**PROMPT:** Copy out the text of every record below, word for word and line for line, leaving the pictures out.

**MATERIAL TO PROCESS:**
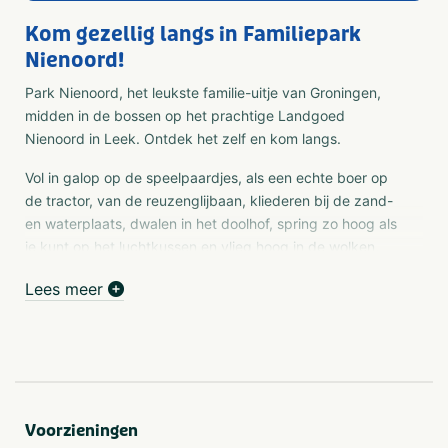
Kom gezellig langs in Familiepark
Nienoord!
Park Nienoord, het leukste familie-uitje van Groningen,
midden in de bossen op het prachtige Landgoed
Nienoord in Leek. Ontdek het zelf en kom langs.
Vol in galop op de speelpaardjes, als een echte boer op
de tractor, van de reuzenglijbaan, kliederen bij de zand-
en waterplaats, dwalen in het doolhof, spring zo hoog als
je kunt op het luchtkussen en vlieg hoog in de wolken,
met uitzicht over het hele park vanuit de helikopter.
Lees meer
Leef je uit in onze grote apenkooi! En voor de
allerkleinsten is er de Ooievaarsstee met het speelkasteel
en de zachte blokken in de softplayhoek.
Bewonder de grote miniatuurwereld binnen, de
modelspoorbaan buiten en maak zelf een ritje als reiziger
Voorzieningen
met de miniatuurtrein van Nienoord Spoor. Op zon- en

**RESPONSE TO THE TASK:**
Kom gezellig langs in Familiepark
Nienoord!
Park Nienoord, het leukste familie-uitje van Groningen,
midden in de bossen op het prachtige Landgoed
Nienoord in Leek. Ontdek het zelf en kom langs.
Vol in galop op de speelpaardjes, als een echte boer op
de tractor, van de reuzenglijbaan, kliederen bij de zand-
en waterplaats, dwalen in het doolhof, spring zo hoog als
je kunt op het luchtkussen en vlieg hoog in de wolken,
met uitzicht over het hele park vanuit de helikopter.
Lees meer
Leef je uit in onze grote apenkooi! En voor de
allerkleinsten is er de Ooievaarsstee met het speelkasteel
en de zachte blokken in de softplayhoek.
Bewonder de grote miniatuurwereld binnen, de
modelspoorbaan buiten en maak zelf een ritje als reiziger
Voorzieningen
met de miniatuurtrein van Nienoord Spoor. Op zon- en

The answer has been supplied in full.